As modalidades de organização do trabalho neste tipo de empresas assentam em postos de trabalho que requerem comportamentos repetitivos e altamente previsíveis. Há uma necessidade muito limitada de interdependência e comportamentos cooperativos entre os empregados e a empresa dirige os seus esforços de gestão para “fazer mais com menos”, capitalizando economias de escala e reduzindo drasticamente os níveis de complexidade cognitiva da generalidade das funções.
As empresas deste tipo são possivelmente aquelas que hoje olham para a tecnologia com a vaga (ou nem tanto) esperança de que os avanços tecnológicos possam finalmente libertá-las da sempre “incómoda dependência do fator humano”; e são provavelmente estas as áreas e os domínios empresariais onde, num futuro próximo, se registarão níveis de desemprego maiores e incidindo sobre populações que mais dificilmente irão conseguir reentrar num mercado de trabalho que vai tornar-se cada vez mais sofisticado e exigente.
Mas, mesmo que ainda venham a verificar-se exemplos deste tipo de estratégias, num futuro próximo, eles não irão nunca ser prevalecentes.
Pelo contrário, os mercados atuais, na sua já quase generalidade, e sobretudo os mercados futuros, vão ser dominados por dinâmicas competitivas centradas em oferecer cada vez mais algo único, diferenciador e que aporte ao cliente “more value for the money”.
O foco primário dos novos mercados está centrado no novo e no diferente. Observação, experiência, pesquisa de mercado que saiba incorporar as contribuições da “big data” com a singularidade dos contributos da “small data” e que dê realmente uma substância mais concreta ao conceito de “customização”, são ferramentas que irão estabelecer aquilo que os clientes consideram importante, aquilo que tem valor para eles e os “delieverables” que estão dispostos a pagar.
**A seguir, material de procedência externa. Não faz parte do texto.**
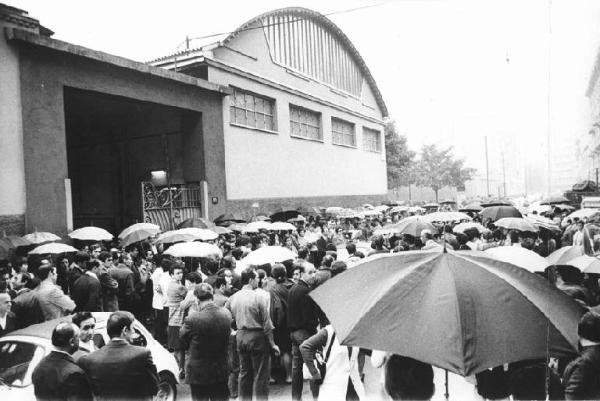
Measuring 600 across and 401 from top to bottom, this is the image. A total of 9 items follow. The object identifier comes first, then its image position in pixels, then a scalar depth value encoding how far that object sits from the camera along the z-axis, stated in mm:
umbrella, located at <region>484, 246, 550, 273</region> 5797
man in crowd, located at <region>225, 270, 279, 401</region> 5656
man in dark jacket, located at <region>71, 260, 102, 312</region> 7336
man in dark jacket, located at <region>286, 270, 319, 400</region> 5703
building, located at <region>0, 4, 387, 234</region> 12047
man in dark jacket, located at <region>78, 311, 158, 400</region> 3744
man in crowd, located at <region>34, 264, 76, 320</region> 6328
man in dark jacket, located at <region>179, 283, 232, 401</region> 4938
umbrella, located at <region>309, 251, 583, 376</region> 2602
Com base nesta informação recolhida, interpretada e retrabalhada em modo de oferta, as empresas estarão então preparadas para oferecer um produto ou um serviço que não só permita justificar um “preço premium”, com ainda ganhar a “lealdade” de clientes de modo a transmutá-los em “promotores”.
Ao contrário do modelo anterior, as organizações que competirem através de estratégias de diferenciação e geração de valor para o cliente, vão requerer dos seus colaboradores comportamentos altamente criativos, foco no longo prazo, atitudes interdependentes e colaborativas, e ainda assunção de risco, acompanhadas com competências para lidar com ambientes ambíguos e imprevisíveis. As competências requeridas destes colaboradores são de elevado nível de abrangência e complexidade e deve existir um clima de grande envolvimento e “cumplicidade” com os destinos da organização.
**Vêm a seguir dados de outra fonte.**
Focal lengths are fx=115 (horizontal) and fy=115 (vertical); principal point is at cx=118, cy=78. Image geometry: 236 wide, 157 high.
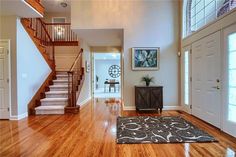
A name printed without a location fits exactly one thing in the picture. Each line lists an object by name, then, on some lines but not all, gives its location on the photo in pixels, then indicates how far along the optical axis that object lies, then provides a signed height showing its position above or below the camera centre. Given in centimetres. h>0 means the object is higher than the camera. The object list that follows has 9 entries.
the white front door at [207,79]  243 -5
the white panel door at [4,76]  306 +5
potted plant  368 -6
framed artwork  381 +64
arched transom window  244 +165
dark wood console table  360 -68
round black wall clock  1038 +58
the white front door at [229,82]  210 -10
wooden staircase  356 -34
No atual contexto de complexidade e de exigência crescentes, este é o modelo de estratégia que as empresas deverão seguir e no qual deverão perseverar.
Não é, todavia, um modelo fácil. Porque aqui também, aquilo que as empresas pedem aos seus colaboradores é muito mais do que aquilo que podem oferecer, embora de um modo radicalmente diverso do que vimos em relação às empresas “low cost provider”.
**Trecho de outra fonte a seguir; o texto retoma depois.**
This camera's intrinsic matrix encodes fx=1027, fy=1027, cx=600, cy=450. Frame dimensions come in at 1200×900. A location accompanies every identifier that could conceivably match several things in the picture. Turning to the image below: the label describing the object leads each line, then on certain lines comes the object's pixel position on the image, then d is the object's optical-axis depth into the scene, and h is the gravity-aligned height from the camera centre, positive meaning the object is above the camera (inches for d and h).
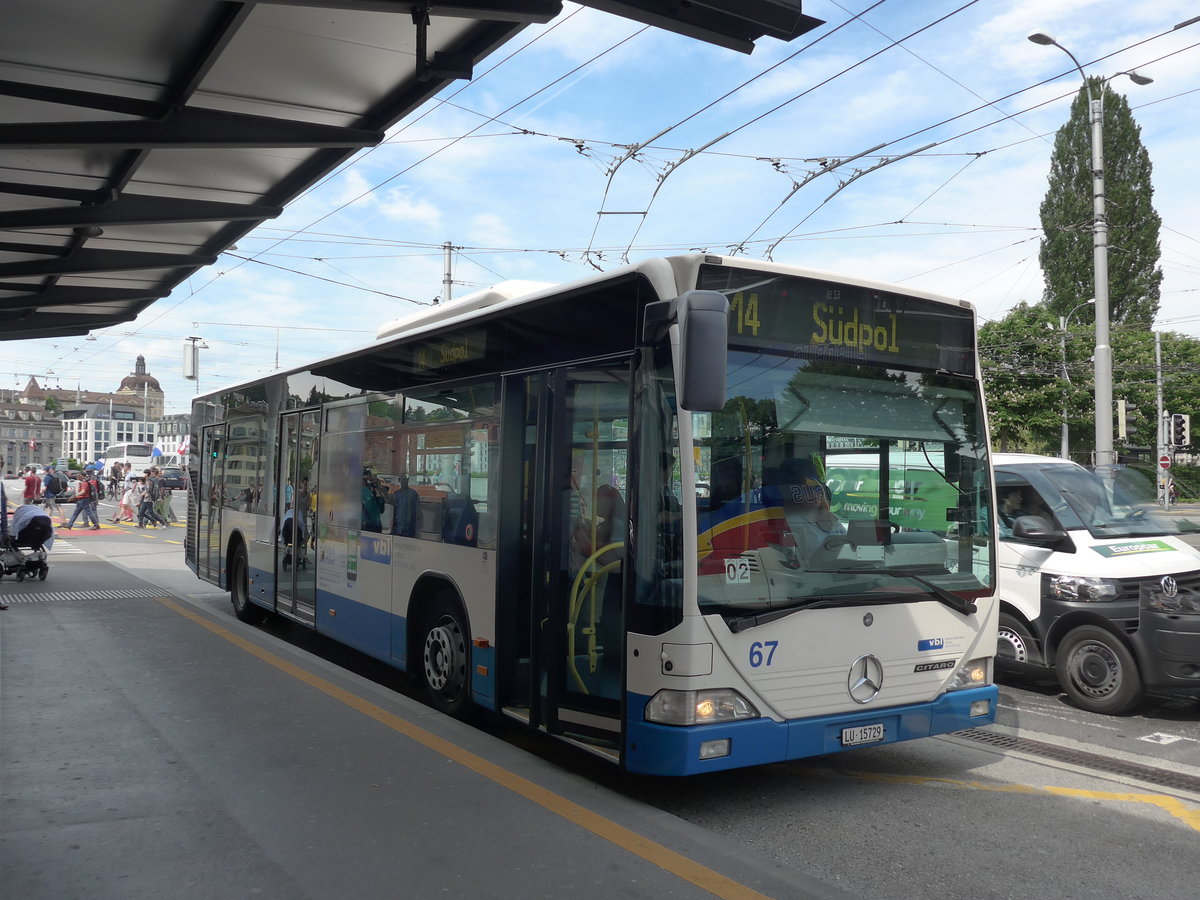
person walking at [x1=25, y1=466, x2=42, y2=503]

Por isso, é essencial que exista por parte do conjunto dos stakeholders a capacidade de instituírem um novo diálogo social dentro de cada organização, feito a partir da consciência de que, de facto, “estamos todos no mesmo barco” e o comportamento de cada um é instituinte de uma dinâmica de conjunto que, só ela, pode determinar o destino futuro da própria organização.
Vivemos, por isso, um tempo de grandes desafios e em que enfrentamos grandes dificuldades. Mas é também o tempo em que, definitivamente, o valor das pessoas e dos seus contributos se reafirma na sua mais expressiva potencialidade, enquanto o grande repositório do sentido e da esperança de futuro das organizações.
E, por isso, é um tempo que merece ser celebrado; e, por isso, e só por isso, é um tempo que merece ser vivido.